PARIS: Dans un climat houleux, les députés ont entamé mardi soir l'examen d'un nouveau projet de loi consacré à la crise sanitaire, avec à la clef la possibilité de recourir au pass sanitaire jusqu'au 31 juillet, un délai contesté par l'ensemble des oppositions.
Au coup d'envoi des débats sur ce texte dit de "vigilance sanitaire", Olivier Véran a appelé à "ne pas nous désarmer quand bien même le virus montrerait des signes de faiblesses, rester vigilants, acteurs, actifs pour ne pas laisser la moindre prise au virus".
Le ministre de la Santé a souligné que la loi permettra "si la situation l'exige" de maintenir le pass sanitaire ou de "déclencher l'état d'urgence" jusqu'au 31 juillet, alors que la France métropolitaine vit actuellement sous un régime transitoire de sortie de l'urgence sanitaire.
"La perspective d'allègement du pass" demeure et sera "examinée à la mi-novembre", a insisté Olivier Véran.
Le ministre a aussi souligné l'importance de la troisième dose du vaccin, "fondamentale" pour les plus fragiles, plus de 65 ans et personnes malades: "A terme ce seront 22 millions de nos concitoyens qui sont appelés à recevoir ce rappel".
Les députés vont se prononcer sur la prolongation du pass sanitaire pour huit mois, soit au-delà de la présidentielle et les législatives. Plus de 380 amendements ont été déposés pour cette première lecture, jusqu'à mercredi soir.
Le LR Philippe Gosselin a défendu une motion de rejet du texte en fustigeant la "banalisation de l'état d'urgence". "Ce texte propose d'enjamber la représentation nationale parce que nous suspendons nos travaux le 28 février. Jusqu'à preuve du contraire, ce n'est pas la fin de notre mandat", a-t-il pointé.
"L'exceptionnel est devenu la norme", abonde le député Charles de Courson (Libertés et Territoires) qui rappelle que sur les six dernières années, entre les attentats et la crise sanitaire, le pays a vécu plus de trois ans sous le régime de différents états d'urgence.
Le Conseil constitutionnel devrait être saisi par les oppositions si le projet de loi n'évolue pas au fil de la navette parlementaire, prévue jusque début novembre.
"C'est le pass sanitaire à vie", a critiqué la candidate du RN à la présidentielle Marine Le Pen.
L'hiver redouté
Mardi après-midi, plusieurs centaines d'opposants se sont rassemblés à proximité du Palais Bourbon, à l'appel du militant pro-Frexit Florian Philippot et en présence de la députée Martine Wonner, égérie des covidosceptiques.
"Il n'y a pas lieu d'imposer cette dictature", critiquait comme d'autres Valérie âgée d'une cinquantaine d'années.
Dans l'hémicycle, la majorité devra garder un oeil sur ses propres troupes.
En commission des Lois, le député LREM de Paris Pacôme Rupin, opposant résolu au pass, a grippé le projet gouvernemental en faisant adopter de justesse un amendement qui prévoit de circonscrire l'utilisation du pass géographiquement.

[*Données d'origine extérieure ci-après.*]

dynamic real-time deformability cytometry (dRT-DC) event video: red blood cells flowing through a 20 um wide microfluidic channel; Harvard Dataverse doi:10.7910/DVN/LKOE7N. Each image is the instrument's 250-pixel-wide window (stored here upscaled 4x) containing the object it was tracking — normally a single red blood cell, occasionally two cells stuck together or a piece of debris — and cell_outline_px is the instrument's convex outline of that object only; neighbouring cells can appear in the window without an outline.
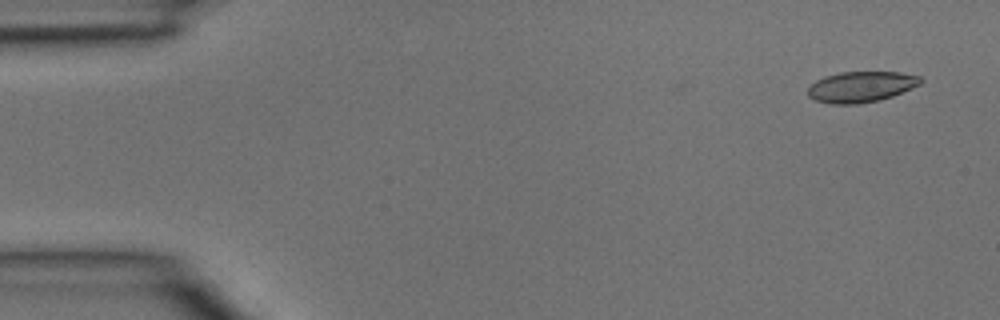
{"species": "common noctule bat (a hibernating species)", "species_latin": "Nyctalus noctula", "temperature_condition": "room temperature", "stored_images_in_passage": 4, "camera_frame_rate_fps": 3000, "um_per_image_px": 0.085, "animal": {"sex": "male", "body_mass_g": 15.6}, "frame": {"image": 1, "passage_image": 1, "time_ms": 0.0, "image_size_px": [1000, 320], "cell_outline_px": [[924, 80], [920, 84], [892, 96], [880, 100], [856, 104], [832, 104], [816, 100], [808, 96], [808, 88], [816, 80], [824, 76], [840, 72], [900, 72], [920, 76]], "centroid_in_image_um": [73.19, 7.37], "position_along_channel_um": 11.8, "area_um2": 20.17}}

Mais comme attendu, le groupe LREM a déposé un amendement qui prévoit de revenir à la logique nationale du pass, tout en prenant en compte plusieurs critères que les "marcheurs" tiennent à spécifier pour justifier le recours au pass: taux de vaccination, de positivité des tests de dépistage, d'incidence ou de saturation des lits de réanimation - avec des niveaux à définir.
L'exécutif s'apprête de son côté à défendre un amendement permettant aux directeurs d'établissements scolaires d'accéder au statut vaccinal des élèves. Le but est de "renforcer les campagnes" de vaccination, a fait valoir Olivier Véran à la tribune.
Le texte doit servir d'assurance tout risques pour l'exécutif qui veut à tout prix s'épargner, en pleine campagne électorale, un procès en impréparation en cas de retournement de tendance.
Ainsi, la validité du pass pour les plus de 65 ans et les plus fragiles pourrait être à terme soumise à l'injection d'une troisième dose de vaccin. "C'est une possibilité", selon le porte-parole du gouvernement Gabriel Attal.
Alors que la France entre dans la saison froide, qui favorise les regroupements en intérieur et donc la circulation du virus, les spécialistes guettent les signes avant-coureurs d'un possible redémarrage de l'épidémie.
L'agence sanitaire Santé publique France relève ainsi "une baisse moins marquée des indicateurs épidémiologiques" la semaine du 4 octobre par rapport aux précédentes, même si "l'amélioration de la situation" se poursuit.